# Provided records

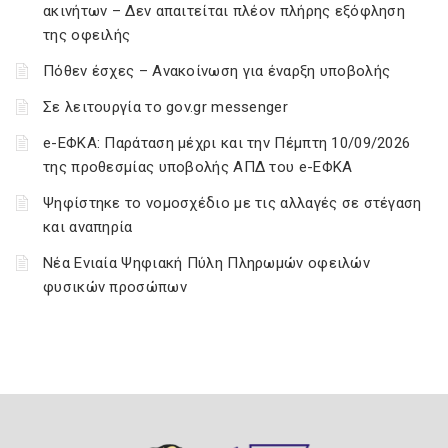
ακινήτων – Δεν απαιτείται πλέον πλήρης εξόφληση
της οφειλής
Πόθεν έσχες – Ανακοίνωση για έναρξη υποβολής
Σε λειτουργία το gov.gr messenger
e-ΕΦΚΑ: Παράταση μέχρι και την Πέμπτη 10/09/2026
της προθεσμίας υποβολής ΑΠΔ του e-ΕΦΚΑ
Ψηφίστηκε το νομοσχέδιο με τις αλλαγές σε στέγαση
και αναπηρία
Νέα Ενιαία Ψηφιακή Πύλη Πληρωμών οφειλών
φυσικών προσώπων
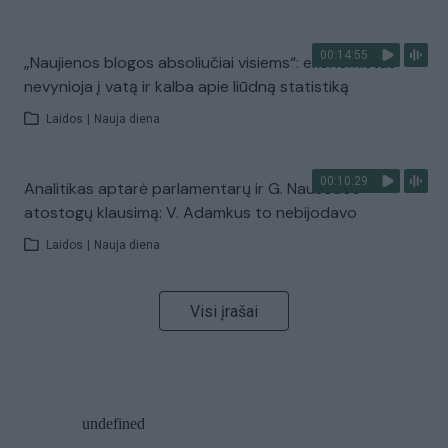
00:14:55
„Naujienos blogos absoliučiai visiems“: ekonomistas
nevynioja į vatą ir kalba apie liūdną statistiką
Laidos
|
Nauja diena
00:10:29
Analitikas aptarė parlamentarų ir G. Nausėdos
atostogų klausimą: V. Adamkus to nebijodavo
Laidos
|
Nauja diena
Visi įrašai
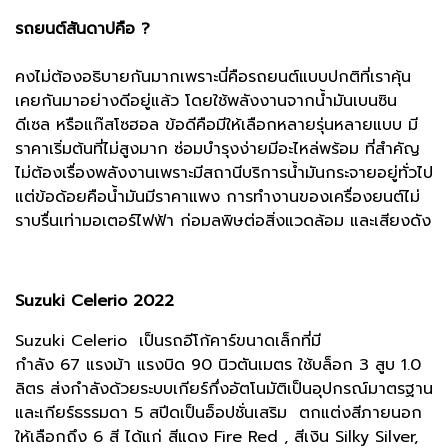
รถยนต์สันดาปคือ ?
คงไม่ต้องอธิบายกันมากเพราะนี่คือรถยนต์แบบปกติที่เราคุ้น
เคยกันมาอย่างดีอยู่แล้ว โดยใช้พลังงานจากน้ำมันเบนซิน
ดีเซล หรือแก๊สโซฮอล ข้อดีคือมีให้เลือกหลายรุ่นหลายแบบ มี
ราคาเริ่มต้นที่ไม่สูงมาก ซ่อมบำรุงง่ายมีอะไหล่พร้อม ที่สำคัญ
ไม่ต้องเรื่องพลังงานเพราะมีสถานีบริการน้ำมันกระจายอยู่ทั่วไป
แต่ข้อด้อยคือน้ำมันมีราคาแพง การทำงานของเครื่องยนต์ไม่
ราบรื่นเท่ามอเตอร์ไฟฟ้า ก่อมลพิษต่อสิ่งแวดล้อม และเสียงดัง
Suzuki Celerio 2022
Suzuki Celerio เป็นรถอีโก้คาร์ขนาดเล็กที่มี
กำลัง 67 แรงม้า แรงบิด 90 นิวตันเมตร ใช้บล็อก 3 สูบ 1.0
ลิตร ส่งกำลังด้วยระบบเกียร์กึ่งอัตโนมัติเป็นอุปกรณ์มาตรฐาน
และเกียร์ธรรมดา 5 สปีดเป็นอ็อปชั่นเสริม ตกแต่งสีภายนอก
ให้เลือกถึง 6 สี ได้แก่ สีแดง Fire Red , สีเงิน Silky Silver,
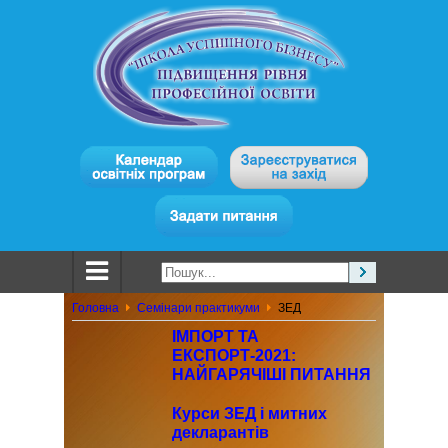
Головна
Семінари практикуми
ЗЕД
ІМПОРТ ТА
ЕКСПОРТ-2021:
НАЙГАРЯЧІШІ ПИТАННЯ
З ОПОДАТКУВАННЯ ТА
БУХГАЛТЕРСЬКОГО
Курси ЗЕД і митних
ОБЛІКУ
декларантів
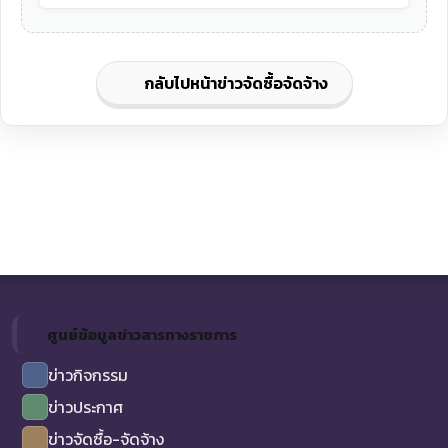
กลับไปหน้าข่าวจัดซื้อจัดจ้าง
ศูนย์ข้อมูลข่าวสารทางราชการ
ข่าวกิจกรรม
ข่าวประกาศ
ข่าวจัดซื้อ-จัดจ้าง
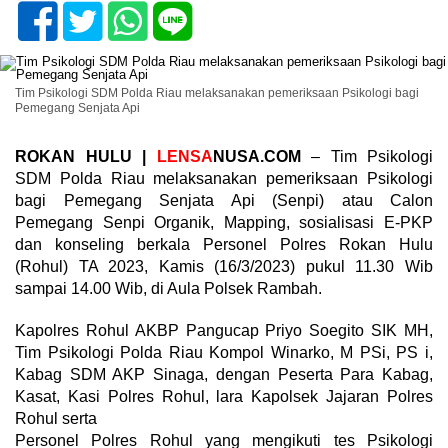
Tim Psikologi SDM Polda Riau melaksanakan pemeriksaan Psikologi bagi
Pemegang Senjata Api
ROKAN HULU |
LENSA
NUSA.COM
– Tim Psikologi
SDM Polda Riau melaksanakan pemeriksaan Psikologi
bagi Pemegang Senjata Api (Senpi) atau Calon
Pemegang Senpi Organik, Mapping, sosialisasi E-PKP
dan konseling berkala Personel Polres Rokan Hulu
(Rohul) TA 2023, Kamis (16/3/2023) pukul 11.30 Wib
sampai 14.00 Wib, di Aula Polsek Rambah.
Kapolres Rohul AKBP Pangucap Priyo Soegito SIK MH,
Tim Psikologi Polda Riau Kompol Winarko, M PSi, PS i,
Kabag SDM AKP Sinaga, dengan Peserta Para Kabag,
Kasat, Kasi Polres Rohul, lara Kapolsek Jajaran Polres
Rohul serta
Personel Polres Rohul yang mengikuti tes Psikologi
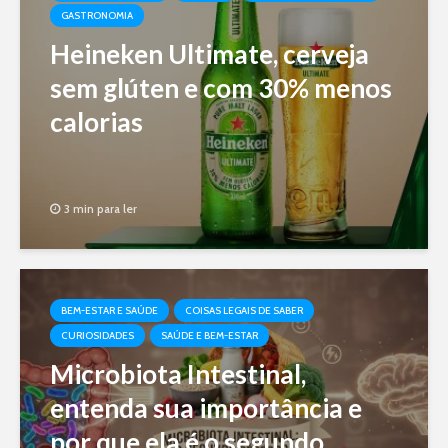
GASTRONOMIA
Heineken Ultimate, cerveja
sem glúten e com 30% menos
calorias
3 min para ler
BEM-ESTAR E SAÚDE
COISAS LEGAIS DE SABER
CURIOSIDADES
SAÚDE E BEM-ESTAR
Microbiota Intestinal,
entenda sua importância e
por que ela é o segundo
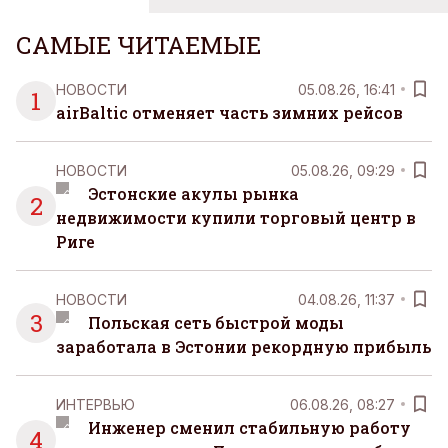
САМЫЕ ЧИТАЕМЫЕ
НОВОСТИ
05.08.26, 16:41
1
airBaltic отменяет часть зимних рейсов
НОВОСТИ
05.08.26, 09:29
Эстонские акулы рынка
2
недвижимости купили торговый центр в
Риге
НОВОСТИ
04.08.26, 11:37
3
Польская сеть быстрой моды
заработала в Эстонии рекордную прибыль
ИНТЕРВЬЮ
06.08.26, 08:27
Инженер сменил стабильную работу
4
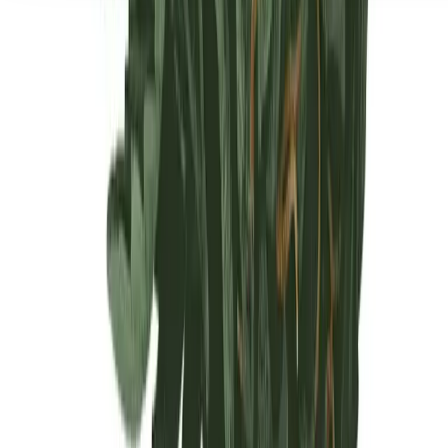
Seedbanks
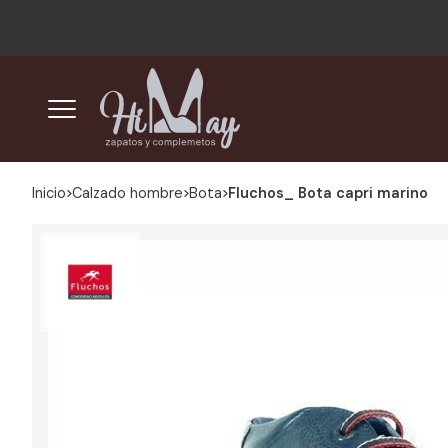
Inicio
calzado hombre
bota
Fluchos_ Bota capri marino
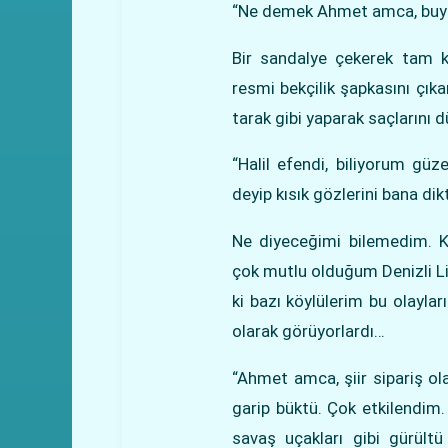
“Ne demek Ahmet amca, buyu
Bir sandalye çekerek tam k
resmi bekçilik şapkasını çık
tarak gibi yaparak saçlarını d
“Halil efendi, biliyorum güz
deyip kısık gözlerini bana dikt
Ne diyeceğimi bilemedim. K
çok mutlu olduğum Denizli Li
ki bazı köylülerim bu olayla
olarak görüyorlardı…
“Ahmet amca, şiir sipariş o
garip büktü. Çok etkilendim. 
savaş uçakları gibi gürültü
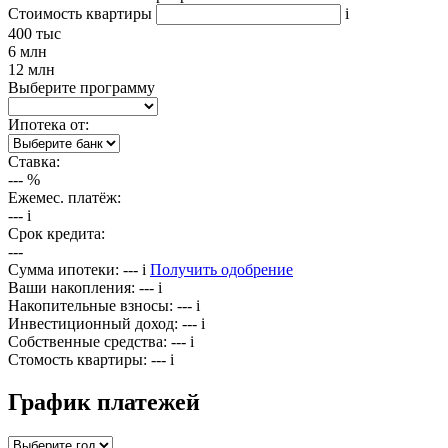
Стоимость квартиры
i
400 тыс
6 млн
12 млн
Выберите программу
Ипотека от:
Ставка:
---
%
Ежемес. платёж:
---
i
Срок кредита:
---
Сумма ипотеки:
---
i
Получить одобрение
Ваши накопления:
---
i
Накопительные взносы:
---
i
Инвестиционный доход:
---
i
Собственные средства:
---
i
Стомость квартиры:
---
i
График платежей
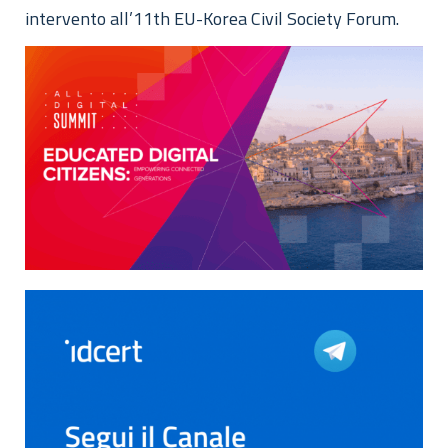
intervento all’11th EU-Korea Civil Society Forum.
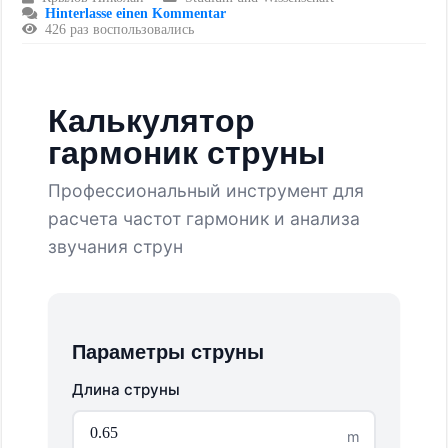
Hinterlasse einen Kommentar
426 раз воспользовались
Калькулятор
гармоник струны
Профессиональный инструмент для
расчета частот гармоник и анализа
звучания струн
Параметры струны
Длина струны
m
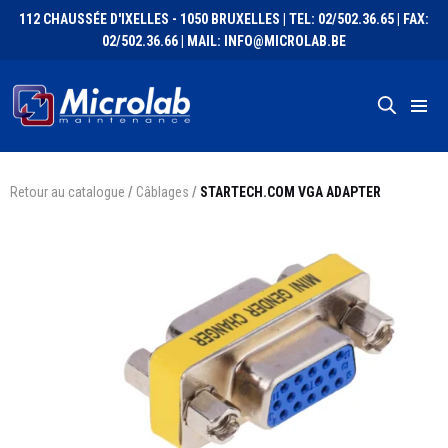
112 CHAUSSÉE D'IXELLES - 1050 BRUXELLES | TEL: 02/502.36.65 | FAX:
02/502.36.66 | MAIL: INFO@MICROLAB.BE
Retour au catalogue
/
Câblages
/
STARTECH.COM VGA ADAPTER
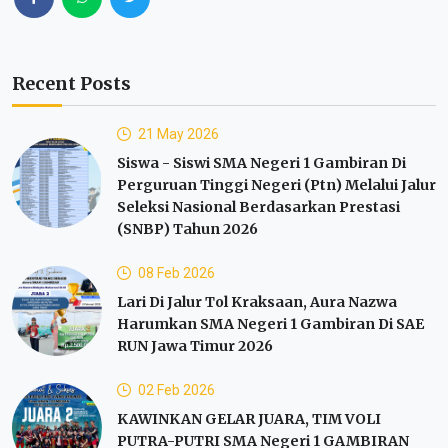
Recent Posts
21 May 2026
Siswa - Siswi SMA Negeri 1 Gambiran Di
Perguruan Tinggi Negeri (ptn) Melalui Jalur
Seleksi Nasional Berdasarkan Prestasi
(SNBP) Tahun 2026
08 Feb 2026
Lari Di Jalur Tol Kraksaan, Aura Nazwa
Harumkan SMA Negeri 1 Gambiran Di SAE
RUN Jawa Timur 2026
02 Feb 2026
KAWINKAN GELAR JUARA, TIM VOLI
PUTRA-PUTRI SMA Negeri 1 GAMBIRAN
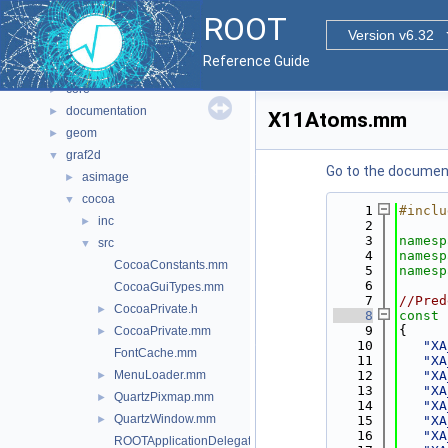
All Classes
►
ROOT
Files
▼
Version v6.32
File List
▼
Reference Guide
bindings
►
core
►
documentation
►
X11Atoms.mm
geom
►
graf2d
▼
Go to the documenta
asimage
►
cocoa
▼
    1
#inclu
inc
►
    2
    3
namesp
src
▼
    4
namesp
CocoaConstants.mm
    5
namesp
    6
CocoaGuiTypes.mm
    7
//Pred
CocoaPrivate.h
►
    8
const
    9
{
CocoaPrivate.mm
►
   10
"XA
FontCache.mm
   11
"XA
MenuLoader.mm
   12
"XA
►
   13
"XA
QuartzPixmap.mm
►
   14
"XA
QuartzWindow.mm
►
   15
"XA
   16
"XA
ROOTApplicationDelegate.mm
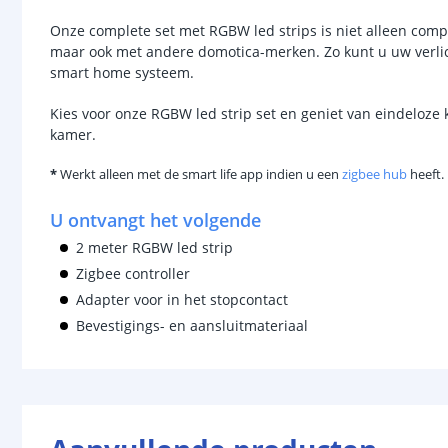
Onze complete set met RGBW led strips is niet alleen compa
maar ook met andere domotica-merken. Zo kunt u uw verli
smart home systeem.
Kies voor onze RGBW led strip set en geniet van eindeloze
kamer.
*
Werkt alleen met de smart life app indien u een
zigbee hub
heeft.
U ontvangt het volgende
2 meter RGBW led strip
Zigbee controller
Adapter voor in het stopcontact
Bevestigings- en aansluitmateriaal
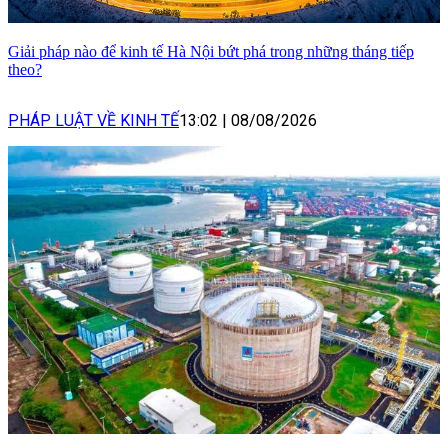
Giải pháp nào để kinh tế Hà Nội bứt phá trong những tháng tiếp
theo?
PHÁP LUẬT VỀ KINH TẾ
13:02
|
08/08/2026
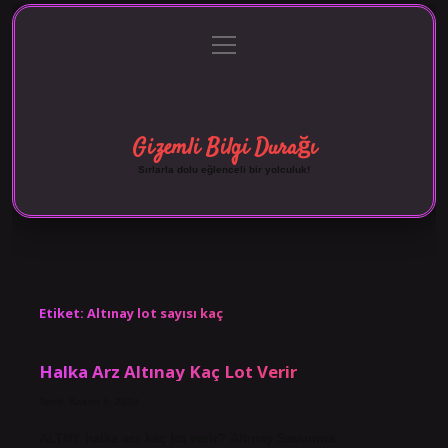
menüyü
Anasayfa
Gizlilik Politikası
Yasal Uyarı
aç
Hakkımızda
Gizemli Bilgi Durağı
Sırlarla dolu eğlenceli bir yolculuk!
Etiket:
Altınay lot sayısı kaç
Halka Arz Altınay Kaç Lot Verir
Tarih: Kasım 5, 2024
ALTNY halka arz kaç lot verir? Altınay Savunma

# What you will do
Reproduce the portion of the material that opens with the line containing "กลับไปหน้าข่าวจัดซื้อจัดจ้าง" and closes with the line containing "por que ela é o segundo", substituting "bebida" for "cerveja" and leaving everything else unchanged. Omit the pictures from your response.

# Exercise answer
กลับไปหน้าข่าวจัดซื้อจัดจ้าง
ศูนย์ข้อมูลข่าวสารทางราชการ
ข่าวกิจกรรม
ข่าวประกาศ
ข่าวจัดซื้อ-จัดจ้าง
Tim Psikologi SDM Polda Riau melaksanakan pemeriksaan Psikologi bagi
Pemegang Senjata Api
ROKAN HULU |
LENSA
NUSA.COM
– Tim Psikologi
SDM Polda Riau melaksanakan pemeriksaan Psikologi
bagi Pemegang Senjata Api (Senpi) atau Calon
Pemegang Senpi Organik, Mapping, sosialisasi E-PKP
dan konseling berkala Personel Polres Rokan Hulu
(Rohul) TA 2023, Kamis (16/3/2023) pukul 11.30 Wib
sampai 14.00 Wib, di Aula Polsek Rambah.
Kapolres Rohul AKBP Pangucap Priyo Soegito SIK MH,
Tim Psikologi Polda Riau Kompol Winarko, M PSi, PS i,
Kabag SDM AKP Sinaga, dengan Peserta Para Kabag,
Kasat, Kasi Polres Rohul, lara Kapolsek Jajaran Polres
Rohul serta
Personel Polres Rohul yang mengikuti tes Psikologi
GASTRONOMIA
Heineken Ultimate, bebida
sem glúten e com 30% menos
calorias
3 min para ler
BEM-ESTAR E SAÚDE
COISAS LEGAIS DE SABER
CURIOSIDADES
SAÚDE E BEM-ESTAR
Microbiota Intestinal,
entenda sua importância e
por que ela é o segundo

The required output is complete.